For as long as I can remember I have had a love for music. I was instantly interested in working with her. A year and two Temporary LockDown plays later, it was time for me to continue my journey, going from: the Audy Home, to the county jail and then to the penitentiary. I spent a total of 15 years incarcerated. During that time, I stayed in touch with Ms. P and Music Theatre Workshop.
The Department of Corrections released me on July 6, 2007. After visiting family and friends, I came to MTW. As Ms. P and I spoke, laughed, and reminisced, we discussed the education I had pursued while locked up: my GED, an Associates Degree in Computer Technology, and a certification for HVAC service. Nancy McCarty, MTW’s Executive Director, was looking for an Administrative Assistant. She suggested that I should apply for the job. I started working a few days later.
The next week, Ms. P asked me if I would like to join her and the other MTW Teaching Artists at the 2007 Temporary LockDown program. I experienced a rainbow of emotions reflecting on my past: arrested at 15, sent to the Audy Home, meeting MTW, performing in TLD 2, then single handedly writing TLD 3. I had applied the dedication and discipline learned in writing and performing as a teen to the last fifteen years of my life.
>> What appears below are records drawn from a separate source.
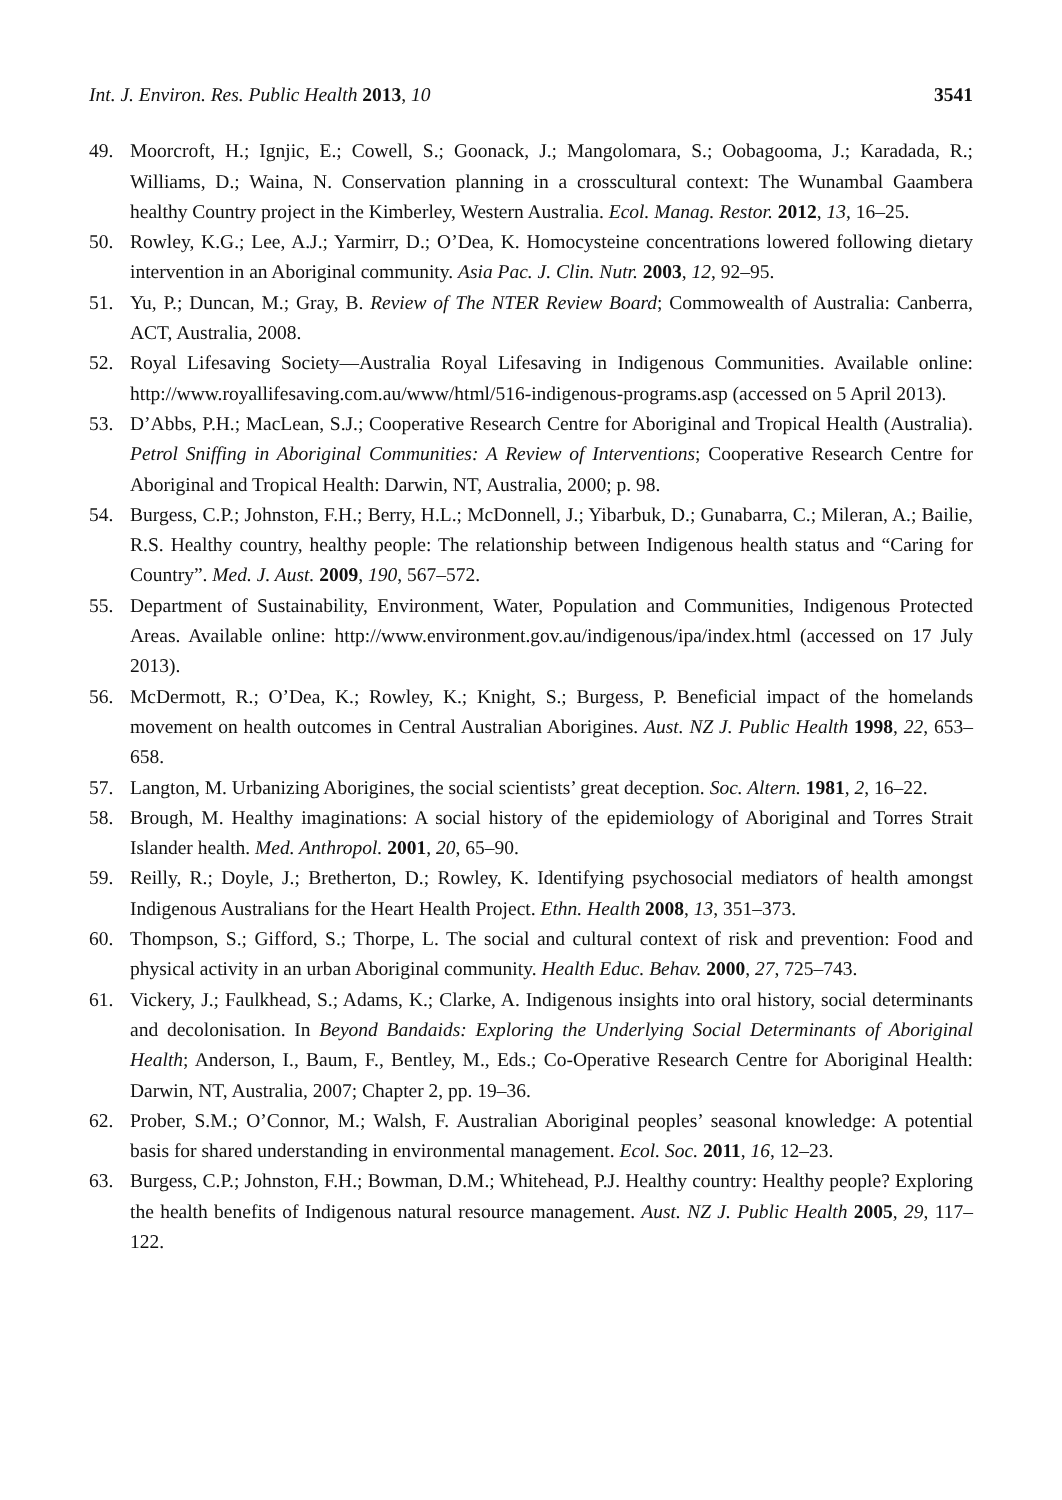Int. J. Environ. Res. Public Health 2013, 10 3541
49. Moorcroft, H.; Ignjic, E.; Cowell, S.; Goonack, J.; Mangolomara, S.; Oobagooma, J.; Karadada, R.; Williams, D.; Waina, N. Conservation planning in a crosscultural context: The Wunambal Gaambera healthy Country project in the Kimberley, Western Australia. Ecol. Manag. Restor. 2012, 13, 16–25.
50. Rowley, K.G.; Lee, A.J.; Yarmirr, D.; O’Dea, K. Homocysteine concentrations lowered following dietary intervention in an Aboriginal community. Asia Pac. J. Clin. Nutr. 2003, 12, 92–95.
51. Yu, P.; Duncan, M.; Gray, B. Review of The NTER Review Board; Commowealth of Australia: Canberra, ACT, Australia, 2008.
52. Royal Lifesaving Society—Australia Royal Lifesaving in Indigenous Communities. Available online: http://www.royallifesaving.com.au/www/html/516-indigenous-programs.asp (accessed on 5 April 2013).
53. D’Abbs, P.H.; MacLean, S.J.; Cooperative Research Centre for Aboriginal and Tropical Health (Australia). Petrol Sniffing in Aboriginal Communities: A Review of Interventions; Cooperative Research Centre for Aboriginal and Tropical Health: Darwin, NT, Australia, 2000; p. 98.
54. Burgess, C.P.; Johnston, F.H.; Berry, H.L.; McDonnell, J.; Yibarbuk, D.; Gunabarra, C.; Mileran, A.; Bailie, R.S. Healthy country, healthy people: The relationship between Indigenous health status and “Caring for Country”. Med. J. Aust. 2009, 190, 567–572.
55. Department of Sustainability, Environment, Water, Population and Communities, Indigenous Protected Areas. Available online: http://www.environment.gov.au/indigenous/ipa/index.html (accessed on 17 July 2013).
56. McDermott, R.; O’Dea, K.; Rowley, K.; Knight, S.; Burgess, P. Beneficial impact of the homelands movement on health outcomes in Central Australian Aborigines. Aust. NZ J. Public Health 1998, 22, 653–658.
57. Langton, M. Urbanizing Aborigines, the social scientists’ great deception. Soc. Altern. 1981, 2, 16–22.
58. Brough, M. Healthy imaginations: A social history of the epidemiology of Aboriginal and Torres Strait Islander health. Med. Anthropol. 2001, 20, 65–90.
59. Reilly, R.; Doyle, J.; Bretherton, D.; Rowley, K. Identifying psychosocial mediators of health amongst Indigenous Australians for the Heart Health Project. Ethn. Health 2008, 13, 351–373.
60. Thompson, S.; Gifford, S.; Thorpe, L. The social and cultural context of risk and prevention: Food and physical activity in an urban Aboriginal community. Health Educ. Behav. 2000, 27, 725–743.
61. Vickery, J.; Faulkhead, S.; Adams, K.; Clarke, A. Indigenous insights into oral history, social determinants and decolonisation. In Beyond Bandaids: Exploring the Underlying Social Determinants of Aboriginal Health; Anderson, I., Baum, F., Bentley, M., Eds.; Co-Operative Research Centre for Aboriginal Health: Darwin, NT, Australia, 2007; Chapter 2, pp. 19–36.
62. Prober, S.M.; O’Connor, M.; Walsh, F. Australian Aboriginal peoples’ seasonal knowledge: A potential basis for shared understanding in environmental management. Ecol. Soc. 2011, 16, 12–23.
63. Burgess, C.P.; Johnston, F.H.; Bowman, D.M.; Whitehead, P.J. Healthy country: Healthy people? Exploring the health benefits of Indigenous natural resource management. Aust. NZ J. Public Health 2005, 29, 117–122.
July 23, 2007 - Fourteen years and 364 days since the first day of my incarceration, I was back in the Audy Home school building, the first place I had landed after catching my case. I had returned to the site where I had developed a burning desire to change and had pursued that transformation ever since.
As I walked through the halls of the Nancy B Jefferson school building, I felt nervous, about being back, about being there at all. I also felt anxious to see what had changed, what was still the same, and if the staff I remembered was still there. Finally, I felt relieved, that as easily as I had entered, I would be able to leave.
As the relief set in, I was able to enjoy the moment. As I met the young men and women that I would be working with, I began searching the faces of the young men, observing their personalities. I searched for a face that would remind me of myself. As I worked with the youth drumming, acting, and performing, I found myself suspended in time. I was not in jail, not among incarcerated youth, just among friends, sharing similar experiences.
As the weeks went by and I helped the teens tell their stories and develop their show, I found that earlier emotions and lessons, dedication, and discipline, replaced my anxiety. I will continue to embrace these tools as I go on to complete the ever evolving circle of my life.